CONSIGNES >>
(1) Recopiez à l'identique le passage de la chronique du disque de Mathieu Boogaerts qui va de "Faute reconnue, à demi-pardonnée." à "rythme. C’est inhumain.".
(2) D'après la chronique du disque de Mathieu Boogaerts, combien de disques l'artiste a-t-il sortis avec celui-ci ?
(3) Poursuivez la chronique du disque de Mathieu Boogaerts à partir de sa dernière phrase.

TEXTE FOURNI >>
• • • • • • •

Chronique plus qu’enthousiaste à propos d’un disque dont on regrette de ne pas avoir évoqué toutes les richesses au moment de sa sortie. Il n’est jamais trop tard pour bien faire.
Faute reconnue, à demi pardonnée. Ce septième disque de Mathieu Boogaerts sorti en novembre dernier dans une pleine période de sorties est resté longtemps sur la piste des disques à chroniquer. Sans doute que si nous lui avions donné l’écoute qu’il mérite, ce nouveau disque de Mathieu Boogaerts se serait retrouvé haut, très haut dans nos classements de l’année passée.
Faute reconnue, à demi-pardonnée. Trop de disques sortent chaque année, l’industrie de la musique n’arrêtant jamais sa machine à broyer. On se retrouve régulièrement avec des piles et des piles de disques toujours plus branlantes, prêtes à tomber. On priorise nos écoutes.. Quel vilain mot ! On rationalise notre passion, on se crée des rations de survie. Pourtant, ne tombent pas toujours entre nos mains des disques passionnants, parfois, même, ils nous tombent des oreilles. On cherche à nous les vendre à grand effort d’emphase et de grandiloquence. Trop de disques sortent chaque année, on ne peut suivre le rythme. C’est inhumain.

• • • • • • •

EXTRAIT DU JEU DE DONNÉES >>
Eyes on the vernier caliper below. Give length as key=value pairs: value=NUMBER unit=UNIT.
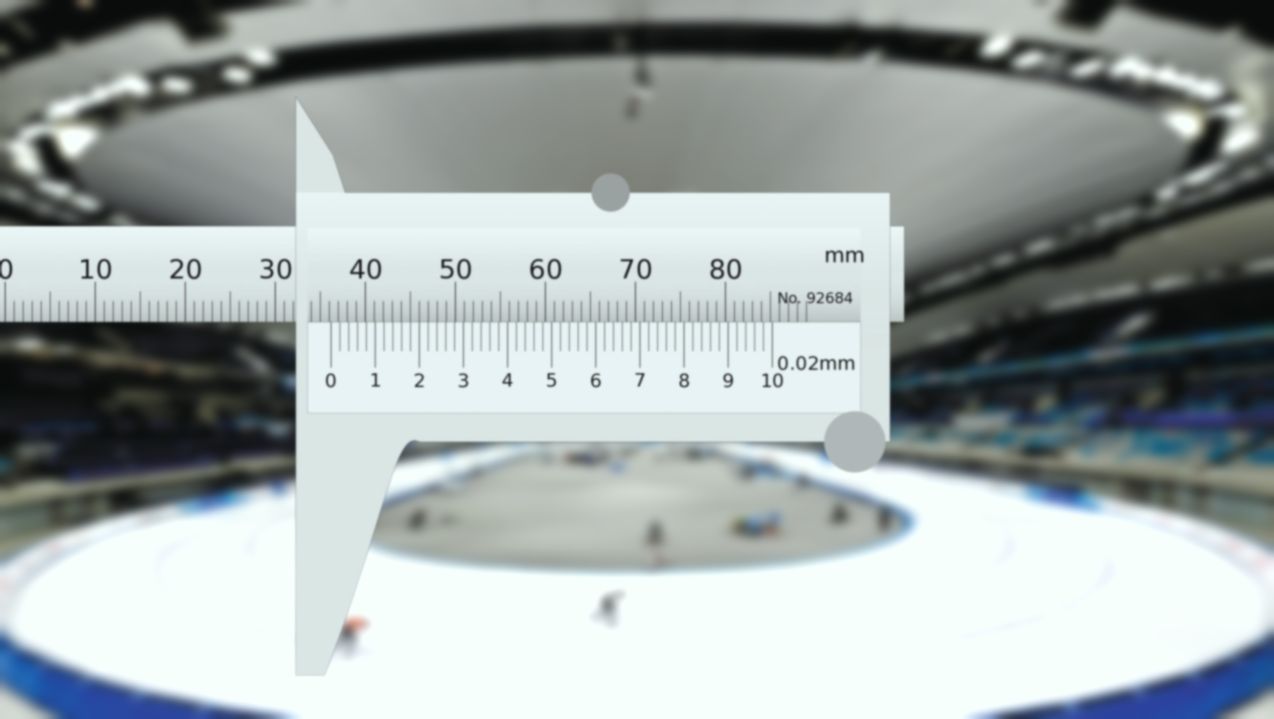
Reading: value=36.2 unit=mm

• • • • • • •

RÉPONSES PAR NUMÉRO >>
(1)
Faute reconnue, à demi-pardonnée. Trop de disques sortent chaque année, l’industrie de la musique n’arrêtant jamais sa machine à broyer. On se retrouve régulièrement avec des piles et des piles de disques toujours plus branlantes, prêtes à tomber. On priorise nos écoutes.. Quel vilain mot ! On rationalise notre passion, on se crée des rations de survie. Pourtant, ne tombent pas toujours entre nos mains des disques passionnants, parfois, même, ils nous tombent des oreilles. On cherche à nous les vendre à grand effort d’emphase et de grandiloquence. Trop de disques sortent chaque année, on ne peut suivre le rythme. C’est inhumain.

(2) C'est son septième disque.

(3)
Faute reconnue, à demi-pardonnée. En novembre, c’est l’hiver qui s’installe et notre hibernation qui s’enclenche. Cet espèce de No Man’s land où l’année musicale est quasi jouée, où l’on est déjà à réunir ses 10, 20, 50 ou 100 disques incontournables de 201. Ou 201. On devrait donc interdire des sorties de disques en novembre ou en décembre car ils viennent déranger la minutie de nos classements.
Faute reconnue, à demie-pardonnée. Mathieu Boogaerts est sans doute l’un de nos artistes les plus attachants car il est aussi l’un des plus discrets. C’est donc la faute à Mathieu et puis c’est tout. Pourtant on l’avait écouté ce nouveau disque, Promeneur. On y était entré de suite, comme chez un bon copain que l’on connaît bien, mieux que lui-même.
Faute reconnue, à demi-pardonnée. C’est pour moitié la faute à Mathieu, pour moitié la faute de mon tapis et de mon plancher. Pourquoi pas ? Je vous ai déjà dit que plus l’année avance, plus les piles de disques s’entassent, plus elles deviennent branlantes. Promeneur, dernier album lumineux de Mathieu Boogaerts, était sur le sommet de cet Everest de papier, de plastique, de mots et de notes, coincé sur le dessus de mon piano droit. Et Badaboum, un de ces jours que je n’étais pas là, patatras, voilà que l ‘agencement fragile s’écroule. On me range tout cela à la hâte sans rien me dire. C’est donc la faute à ma femme !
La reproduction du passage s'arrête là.